• **Sorular**:
[a] Kıbrıs sorunu hakkındaki yazıya göre Türk arazileri üzerine inşa edilen yapıları sırala.
[b] Kıbrıs sorunu hakkındaki yazıyı son cümlesinden sonra sürdür.

======== Seçilmiş bölüm

Bugün bayram...
Ülkemizde çok sayıda turist ağırlıyoruz...
Ne var ki; böylesi bir günde dahi turizmde yaşanan sorunları, yatırımcıların önündeki engelleri, çevre konusundaki tahribatları ele almak yerine; Kıbrıs sorunu üzerinde durmak zorunda kalıyoruz...
Özellikle içinde bulunduğumuz Temmuz ayı, Kıbrıs sorununun geleceği açısından çok önemlidir...
Rum tarafı ‘Toprak ve Mülkiyet’ konusunu bu ay içinde sonuçlandırmak istiyor...
Kıbrıs sorununun çözümünde en büyük zorluğun ‘Mülkiyet konusu’ olduğunu herkes kabul ediyor...
Rumlar; olası bir çözüm durumunda önceliğin mülk sahibine verilmesini şart koşuyor...
Diyelim ki; iki bölgeli, iki toplumlu bir federasyon kurduk...
Türkler kuzeyde, Rumlar güneyde yaşayacak...
Ama kuzeyde Rumlara ait mülkler daha fazla...
Onların istediği bir çözümü kabul etmemiz ve kuzeyde mülkü olan Rumların geri dönmesi halinde ‘iki bölgelilik’ bir anda ortadan kalkmış olacak...
Biz; bu gerçeği hem Rumlara, hem de dünyaya anlatmakta zorlanıyoruz...
Onlar ise konuya insancıl açıdan yaklaşıp, dünya kamuoyunu kandırmaya devam ediyorlar...
İsteyen Kıbrıslı Türklerin de güneydeki mülküne dönebileceğini belirtiyorlar...
Halbuki güneydeki Türk mülklerinin büyük bir kısmı yok edildi...
Arazilerin çoğunluğu, 1970’li yılların maliyet hesaplamasıyla ‘Tanınmış Kıbrıs Cumhuriyeti’
tarafından ‘çerez parasına’ istimlak edildi...
Yeni yollar, köprüler, barajlar, askeri kamplar, mezarlıklar, okullar, hatta hava alanları Türk arazileri üzerinde inşa edildi...

================
======== İncelenecek veriler

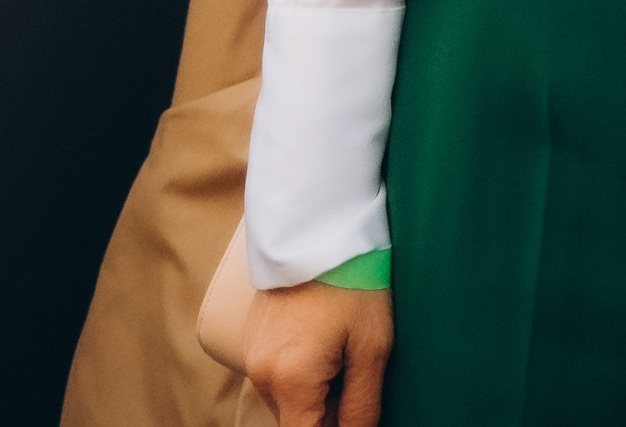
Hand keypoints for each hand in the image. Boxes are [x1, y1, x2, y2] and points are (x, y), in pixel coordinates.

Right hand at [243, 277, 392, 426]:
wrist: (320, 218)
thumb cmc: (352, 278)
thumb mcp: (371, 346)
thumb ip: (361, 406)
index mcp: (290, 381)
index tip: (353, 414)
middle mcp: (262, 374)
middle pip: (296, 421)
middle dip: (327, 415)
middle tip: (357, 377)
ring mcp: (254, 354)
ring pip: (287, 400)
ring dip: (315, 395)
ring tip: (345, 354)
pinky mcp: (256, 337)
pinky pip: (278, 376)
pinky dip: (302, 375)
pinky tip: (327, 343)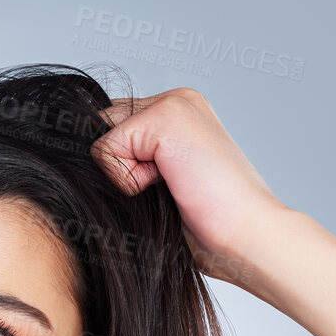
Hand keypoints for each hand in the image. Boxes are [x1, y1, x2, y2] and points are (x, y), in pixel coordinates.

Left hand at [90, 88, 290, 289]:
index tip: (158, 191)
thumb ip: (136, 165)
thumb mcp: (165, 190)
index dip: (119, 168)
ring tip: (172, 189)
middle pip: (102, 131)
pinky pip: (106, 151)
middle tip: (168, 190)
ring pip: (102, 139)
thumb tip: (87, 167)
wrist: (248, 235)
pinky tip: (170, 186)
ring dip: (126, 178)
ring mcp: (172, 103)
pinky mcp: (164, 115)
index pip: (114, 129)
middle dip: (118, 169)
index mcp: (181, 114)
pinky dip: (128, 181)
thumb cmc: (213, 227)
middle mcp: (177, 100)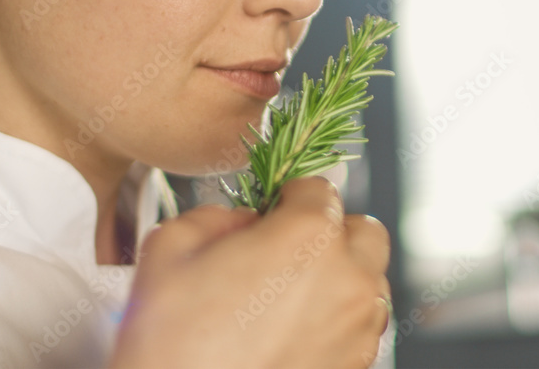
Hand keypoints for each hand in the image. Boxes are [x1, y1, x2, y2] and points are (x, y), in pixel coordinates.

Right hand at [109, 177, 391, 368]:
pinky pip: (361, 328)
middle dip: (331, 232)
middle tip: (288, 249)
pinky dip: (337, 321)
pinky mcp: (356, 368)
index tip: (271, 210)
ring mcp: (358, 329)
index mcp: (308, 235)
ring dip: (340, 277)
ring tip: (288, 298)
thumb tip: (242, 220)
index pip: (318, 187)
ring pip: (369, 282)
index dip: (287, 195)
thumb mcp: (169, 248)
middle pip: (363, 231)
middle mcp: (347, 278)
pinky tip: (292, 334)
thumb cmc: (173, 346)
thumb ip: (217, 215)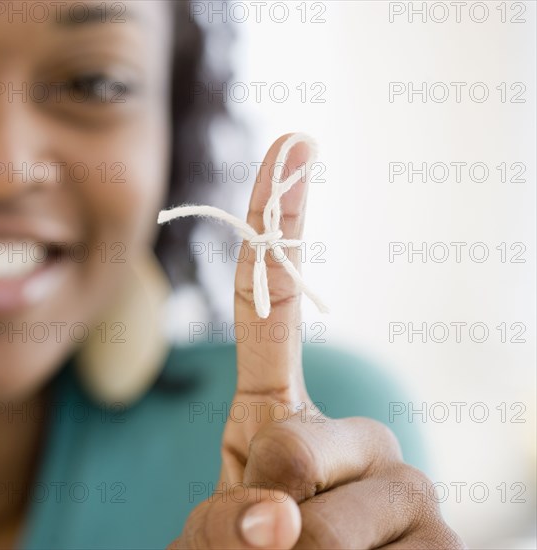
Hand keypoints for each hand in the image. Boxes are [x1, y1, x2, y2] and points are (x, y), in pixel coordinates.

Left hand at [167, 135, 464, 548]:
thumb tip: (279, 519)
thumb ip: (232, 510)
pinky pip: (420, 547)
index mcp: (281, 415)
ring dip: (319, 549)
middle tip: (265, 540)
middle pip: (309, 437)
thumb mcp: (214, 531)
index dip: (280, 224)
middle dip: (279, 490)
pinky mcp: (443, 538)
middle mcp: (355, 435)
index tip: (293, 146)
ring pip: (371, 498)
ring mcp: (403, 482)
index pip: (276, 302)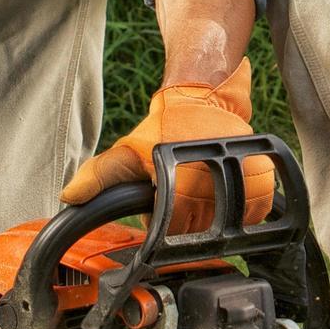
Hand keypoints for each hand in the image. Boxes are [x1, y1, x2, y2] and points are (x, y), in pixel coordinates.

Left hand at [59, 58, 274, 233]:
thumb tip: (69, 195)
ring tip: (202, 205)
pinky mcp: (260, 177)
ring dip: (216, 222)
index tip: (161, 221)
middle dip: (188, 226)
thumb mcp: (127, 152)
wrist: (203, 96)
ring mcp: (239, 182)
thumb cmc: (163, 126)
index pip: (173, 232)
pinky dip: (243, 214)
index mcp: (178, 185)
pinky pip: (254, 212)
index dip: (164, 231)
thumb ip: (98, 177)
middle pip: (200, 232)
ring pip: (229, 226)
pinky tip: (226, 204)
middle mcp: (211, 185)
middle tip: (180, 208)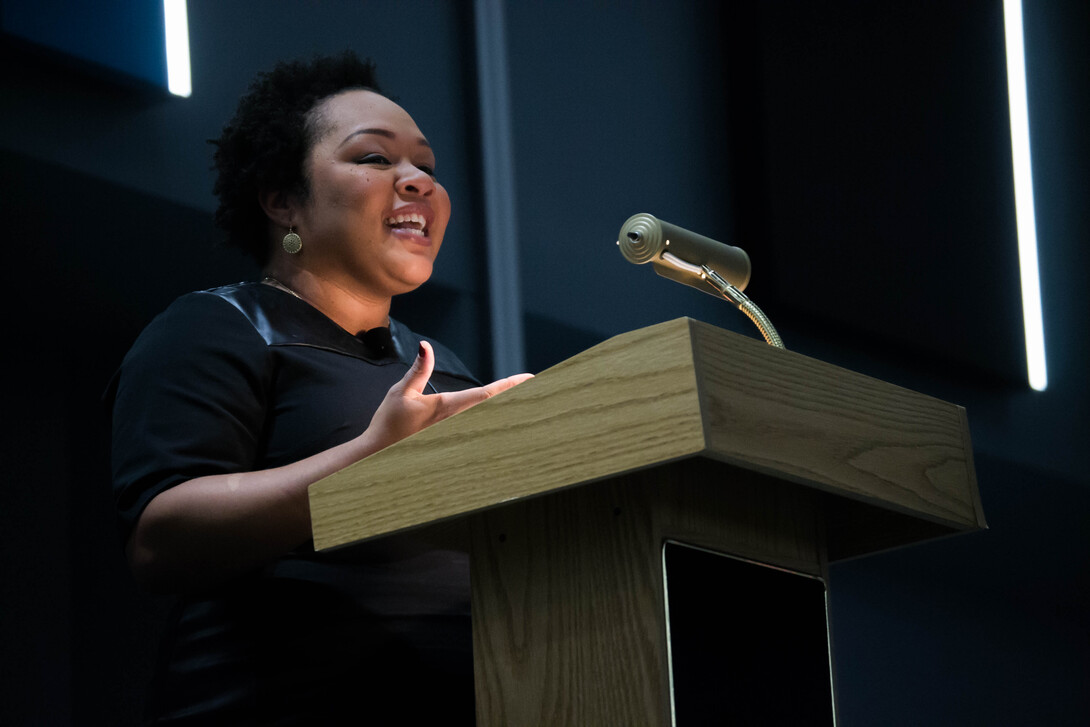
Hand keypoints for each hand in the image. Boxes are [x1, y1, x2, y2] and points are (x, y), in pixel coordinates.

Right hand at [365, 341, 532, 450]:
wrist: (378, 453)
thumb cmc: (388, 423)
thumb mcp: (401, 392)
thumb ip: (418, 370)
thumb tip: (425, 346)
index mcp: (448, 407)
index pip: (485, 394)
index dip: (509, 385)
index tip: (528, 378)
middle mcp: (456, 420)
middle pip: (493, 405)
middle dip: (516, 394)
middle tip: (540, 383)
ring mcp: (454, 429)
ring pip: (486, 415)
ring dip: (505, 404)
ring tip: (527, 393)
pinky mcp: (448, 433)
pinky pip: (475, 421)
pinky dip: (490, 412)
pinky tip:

================

• **Yanıtlar**:
[a] Yeni yollar, köprüler, barajlar, askeri kamplar, mezarlıklar, okullar, hava alanları.

[b]
“Girne’deki mülkü bırak, Limasol’daki malını geri al” dedikleri anda, binlerce insanın sadece ‘hava alacağını’ unutmayalım...
1970’li yılların hesaplamasıyla deniz kenarında bir dönümlük araziye ayırdıkları para belki 5 bin Euro’dur...
Bugünkü gerçek değeri ise bir milyon Euro...
Kıbrıslı Türk 5 bin Euro’yu alıp kendine yeni bir hayat kurabilir mi?..
Kendi kendimizi aldatmayalım...
Bu para ile ancak Londra’ya uçak bileti alır ve göç etmek zorunda kalır...
Türk tarafı uyanmalı
Rum tarafı, 1974’ten beri mülkiyet konusunda çok başarılı bir propaganda kampanyası yürütürken, Türk tarafı ‘haklılığını’ kanıtlayamaz duruma geldi...
Bugün oldu, siyasilerin ve sivil toplum örgütlerinin gündeminde, Kıbrıs meselesi ve Kıbrıslı Türklerin haklarını korumaya yönelik bir eylem planı yok...
En ufak bir meselede, kendi insanına karşı en acımasız eleştirileri yapabilenler; uluslararası bir haksızlık karşısında seslerini yükseltemiyorlar!..
Halbuki; Kıbrıs meselesinde sonuna kadar haklı olan taraf Kıbrıslı Türklerdir...
Toprak ve mülkiyet konusu tartışılırken, 1963-1974 yıllarında bizlere yaşatılanlar da masaya konmalıdır...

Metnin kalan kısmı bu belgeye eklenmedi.